Speaking of Indira's Bengali connection, Sonia said, "If I may say so, Santiniketan made her something of a Bengali at heart, a lover of the Bengali language, of good conversation, of the creativity, colour and liveliness of Bengal's composite culture."
It can be mentioned that Indira Gandhi was the Prime Minister of India when the war for Bangladesh's liberation broke out. It was largely due to India's intervention, ordered by Indira that Bangladesh managed to get itself freed from Pakistan. It was this action of her that formed an impression in the public mind about her courageous personality.
Referring to Indira's courage, Sonia said, "Courage and sensitivity do not always go hand in hand, yet Indira Gandhi embodied them both…. Much of this came from her time in Santiniketan, where her soul blossomed. Sitting at the feet of Gurudev Rabindranath Tagore, she imbibed something of his worldview, the mingling of eastern and western values."
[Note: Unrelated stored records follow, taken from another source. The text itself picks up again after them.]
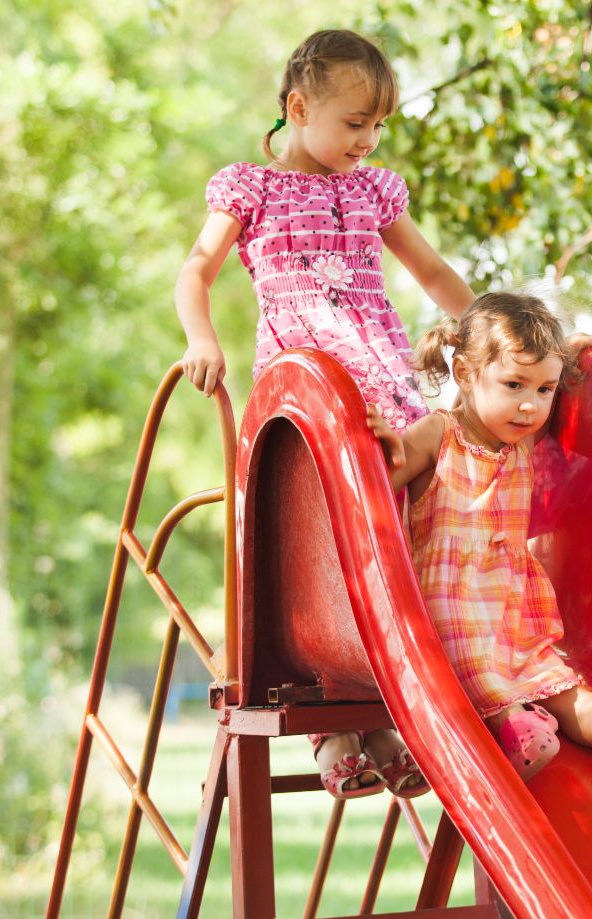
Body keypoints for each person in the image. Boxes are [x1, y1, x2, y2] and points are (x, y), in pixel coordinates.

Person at [172, 28, 460, 798]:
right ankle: (338, 726)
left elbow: (429, 270)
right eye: (353, 122)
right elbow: (196, 270)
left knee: (418, 495)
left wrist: (488, 331)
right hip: (309, 392)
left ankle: (393, 700)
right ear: (299, 109)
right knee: (327, 540)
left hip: (381, 374)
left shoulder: (372, 192)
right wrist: (203, 338)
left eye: (377, 127)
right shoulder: (252, 191)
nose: (366, 140)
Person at [367, 292, 592, 788]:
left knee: (559, 686)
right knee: (477, 678)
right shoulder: (439, 434)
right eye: (514, 384)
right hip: (451, 604)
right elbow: (376, 482)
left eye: (545, 389)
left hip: (512, 607)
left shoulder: (520, 439)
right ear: (463, 374)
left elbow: (564, 396)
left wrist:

And added, "Indira was sensitive to the plight of the poor and the imperative of combating poverty; sensitive to nature, to the environment, to wildlife; sensitive to the arts, to music, to dance, to literature, and to the quest for new knowledge; sensitive to enriching the human spirit beyond material goods and avarice; sensitive to nurturing wholeness in the human person."
Explaining what the liberation of Bangladesh meant to Indira, Sonia said, "The emergence of Bangladesh, therefore meant something much deeper to her (Indira) than its geographical implications. She saw in it a renewal of the spirit of the Bengal she knew and loved. She would have rejoiced that you have kept that flame alive."
After her return to the country, Sonia sent the award to the Indira Gandhi Memorial Trust and wants it to be displayed in the museum's exhibition area.